An der richtigen Haltestelle ausgestiegen sind es nur noch ein paar Meter bis zur Kirmes und Anna läuft an meiner Hand im Hopseschritt und überlegt laut, wo sie zuerst hingehen möchte. Die Lichter und der Lärm, die schreienden Kinder und die laute Musik schallen uns schon von Weitem entgegen und mir wird schnell klar, dass wirklich viel los ist. So voll ist diese eher kleinere lokale Kirmes eher selten, aber kein Wunder an einem Sonntagnachmittag bei strahlendem Sonnenschein.
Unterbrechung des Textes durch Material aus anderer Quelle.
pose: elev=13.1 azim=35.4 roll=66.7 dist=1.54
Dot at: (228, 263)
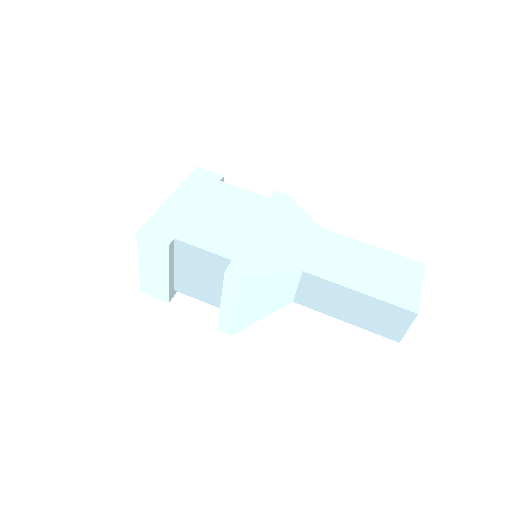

Anna zieht mich strahlend von einer Bude zur nächsten, Entchen Angeln, die Wilde Maus, Süßigkeiten. Bereits nach einer knappen Stunde bin ich ziemlich erschöpft und unsere Bäuche sind vollgestopft mit Süßkram. Das Kirmesgeld, das Nicole und Sarah uns mitgegeben haben, ist fast aufgebraucht, da zeigt Anna begeistert auf ein Kind, dass uns entgegenkommt.

"Wow! Ein Tiger!", spricht sie in heller Freude von dem bemalten Gesicht des Jungen und sieht mich dann bettelnd an, "ich will auch, Basti! Bitteeeee!"

"Zuerst einmal heißt das ich möchte und nicht ich will", belehre ich sie, nicke dann aber und sage, dass wir dazu nur den Stand der Künstlerin finden müssen. Das hat sich schnell erledigt und im Nu stehen wir in einer langen Schlange aus ungeduldigen Kindern. "Das dauert ja ewiiig!", quengelt Anna und ich schenke ihr ein gutmütiges Lächeln. "Na du musst dir ja auch erstmal gut überlegen, was du überhaupt ins Gesicht gemalt haben möchtest."